Dataset items:
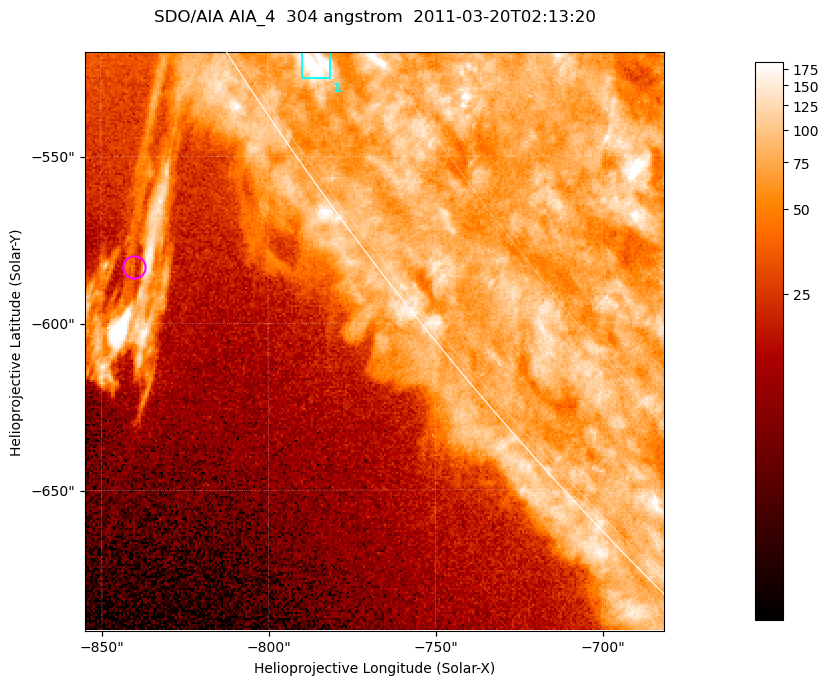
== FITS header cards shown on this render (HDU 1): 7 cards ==
TELESCOP= 'SDO/AIA '           / For AIA: SDO/AIA
INSTRUME= 'AIA_4   '           / For AIA: AIA_ATA1, AIA_ATA2, AIA_ATA3 or AIA_AT
WAVELNTH=                  304 / [angstrom] Wavelength
WAVEUNIT= 'angstrom'           / Wavelength unit: angstrom
DATE-OBS= '2011-03-20T02:13:20.123' / [ISO] Date when observation started; ISO 8
CTYPE1  = 'HPLN-TAN'           / CTYPE1; Typically HPLN
CTYPE2  = 'HPLT-TAN'           / CTYPE2; Typically HPLT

WHAT IS NEEDED:
Copy every line of the material above exactly, leaving out the pictures.

FINISHED ANSWER:
== FITS header cards shown on this render (HDU 1): 7 cards ==
TELESCOP= 'SDO/AIA '           / For AIA: SDO/AIA
INSTRUME= 'AIA_4   '           / For AIA: AIA_ATA1, AIA_ATA2, AIA_ATA3 or AIA_AT
WAVELNTH=                  304 / [angstrom] Wavelength
WAVEUNIT= 'angstrom'           / Wavelength unit: angstrom
DATE-OBS= '2011-03-20T02:13:20.123' / [ISO] Date when observation started; ISO 8
CTYPE1  = 'HPLN-TAN'           / CTYPE1; Typically HPLN
CTYPE2  = 'HPLT-TAN'           / CTYPE2; Typically HPLT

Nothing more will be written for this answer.